In Utah, adverse possession is a legal doctrine that allows a person to gain ownership of another person’s property by openly occupying and using it without the owner’s permission for a certain period of time. To establish a claim of adverse possession in Utah, the following elements must be met:
Actual possession: The claimant must have actual and exclusive possession of the property. Mere casual use of the property or occasional trespassing is not sufficient to establish adverse possession.
Open and notorious possession: The claimant’s possession of the property must be open and notorious, meaning that it must be sufficiently visible and apparent to put the true owner on notice of the possession.
- Hostile possession: The claimant’s possession of the property must be hostile, meaning that it must be without the true owner’s permission and inconsistent with the owner’s right to possession.
- Continuous possession: The claimant’s possession of the property must be continuous for the statutory period, which in Utah is 7 years. The possession must be uninterrupted and without the owner’s interference.
- Exclusive possession: The claimant’s possession of the property must be exclusive, meaning that it must be free from the true owner’s possession or use of the property.
- Statutory period: The claimant must possess the property for the statutory period, which is 7 years in Utah. At the end of the 7-year period, the claimant may bring an action to quiet title and establish ownership of the property.
- Payment of Property Taxes. The claimant must show that that he/she has paid all real property taxes levied on the property.

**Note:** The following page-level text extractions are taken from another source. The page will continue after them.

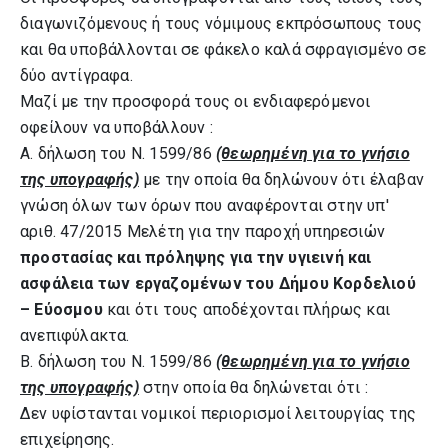
διαγωνιζόμενους ή τους νόμιμους εκπρόσωπους τους
και θα υποβάλλονται σε φάκελο καλά σφραγισμένο σε
δύο αντίγραφα.
Μαζί με την προσφορά τους οι ενδιαφερόμενοι
οφείλουν να υποβάλλουν :
Α. δήλωση του Ν. 1599/86
(θεωρημένη για το γνήσιο
της υπογραφής)
με την οποία θα δηλώνουν ότι έλαβαν
γνώση όλων των όρων που αναφέρονται στην υπ'
αριθ. 47/2015 Μελέτη για την παροχή υπηρεσιών
προστασίας και πρόληψης για την υγιεινή και
ασφάλεια των εργαζομένων του Δήμου Κορδελιού
– Εύοσμου
και ότι τους αποδέχονται πλήρως και
ανεπιφύλακτα.
Β. δήλωση του Ν. 1599/86
(θεωρημένη για το γνήσιο
της υπογραφής)
στην οποία θα δηλώνεται ότι :
Δεν υφίστανται νομικοί περιορισμοί λειτουργίας της
επιχείρησης.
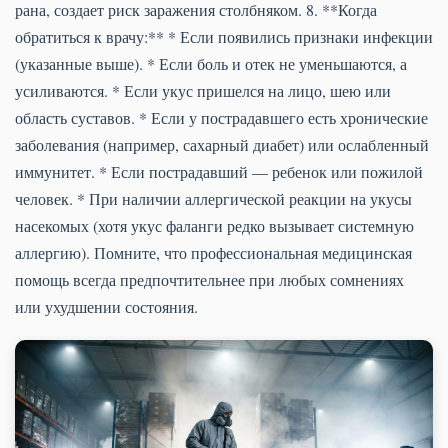
рана, создает риск заражения столбняком. 8. **Когда
обратиться к врачу:** * Если появились признаки инфекции
(указанные выше). * Если боль и отек не уменьшаются, а
усиливаются. * Если укус пришелся на лицо, шею или
область суставов. * Если у пострадавшего есть хронические
заболевания (например, сахарный диабет) или ослабленный
иммунитет. * Если пострадавший — ребенок или пожилой
человек. * При наличии аллергической реакции на укусы
насекомых (хотя укус фаланги редко вызывает системную
аллергию). Помните, что профессиональная медицинская
помощь всегда предпочтительнее при любых сомнениях
или ухудшении состояния.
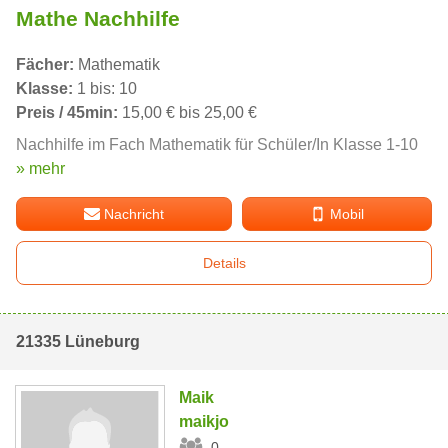
Mathe Nachhilfe
Fächer:
Mathematik
Klasse:
1 bis: 10
Preis / 45min:
15,00 € bis 25,00 €
Nachhilfe im Fach Mathematik für Schüler/In Klasse 1-10
» mehr
Nachricht
Mobil
Details
21335 Lüneburg
Maik
maikjo
0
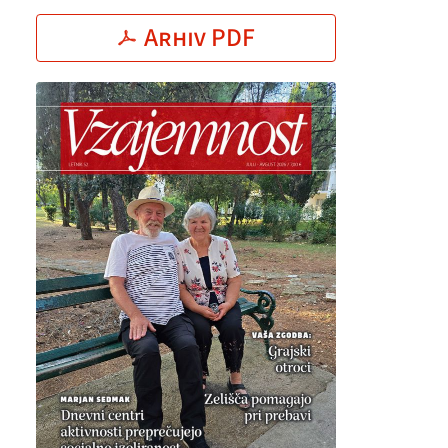
Arhiv PDF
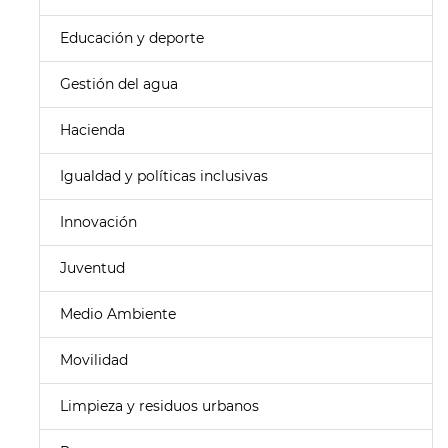
Educación y deporte
Gestión del agua
Hacienda
Igualdad y políticas inclusivas
Innovación
Juventud
Medio Ambiente
Movilidad
Limpieza y residuos urbanos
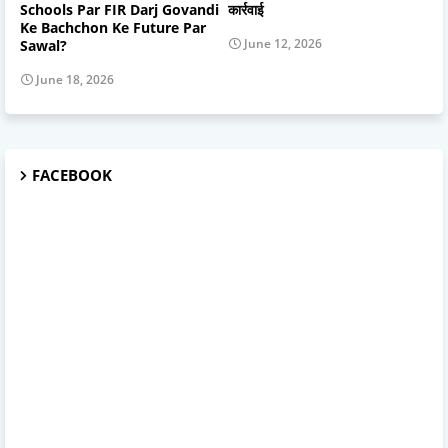
Schools Par FIR Darj Govandi
कार्रवाई
Ke Bachchon Ke Future Par
June 12, 2026
Sawal?
June 18, 2026
FACEBOOK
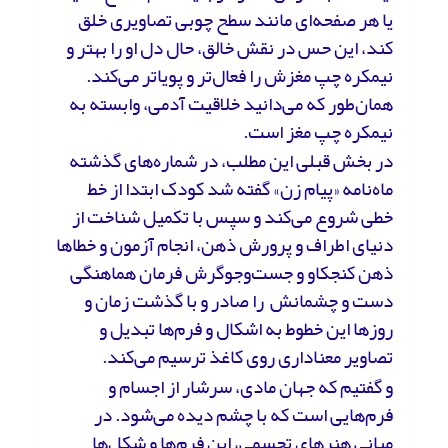
یا هر صفحه‌ای مانند سطح چوبی تصاویری خلق
کند، این حس در نقش خالق، حال دل او را بهتر و
نیمکره چپ مغزش را فعال‌تر و پویاتر می‌کند.
همان‌طور که می‌دانید خلاقیت آدمی، وابسته به
نیمکره چپ مغز است.
در بخش قبلی این مطلب، در شماره‌‌های گذشته
ماه‌نامه «پیام زن» گفته شد کودک ابتدا از خط
خطی شروع می‌کند و سپس با تکمیل شناخت از
دنیای اطراف و پرورش ذهن، انجام آزمون و خطاها
ذهن کنجکاو و جست‌وجوگرش فرمان هماهنگی
دست و چشمانش را صادر و با گذشت زمان و
روزها این خطوط به اشکال و فرم‌ها تبدیل و
تصاویر معناداری روی کاغذ ترسیم می‌کند.
و گفتیم که جهان مادی، سرشار از اجسام و
فرم‌هایی است که با چشم دیده می‌شود. در
مبانی هنرهای تجسمی، این فرم‌ها و شکل‌ها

Utah’s adverse possession law is primarily established through Utah Code §§ 78B-2-208 through 219, which provides the elements necessary to establish a claim of adverse possession. In addition, Utah courts have issued several rulings that have further clarified the law, including the recent Utah Supreme Court case of Anderson v. Fautin, 2016 UT 22, ¶ 25, 379 P.3d 1186, 1193.
It is important to note that adverse possession claims can be complicated, and the process of establishing ownership through adverse possession can be lengthy and expensive. It is highly recommended that anyone seeking to establish a claim of adverse possession in Utah consult with an experienced real estate attorney to ensure that their claim is valid and legally sound.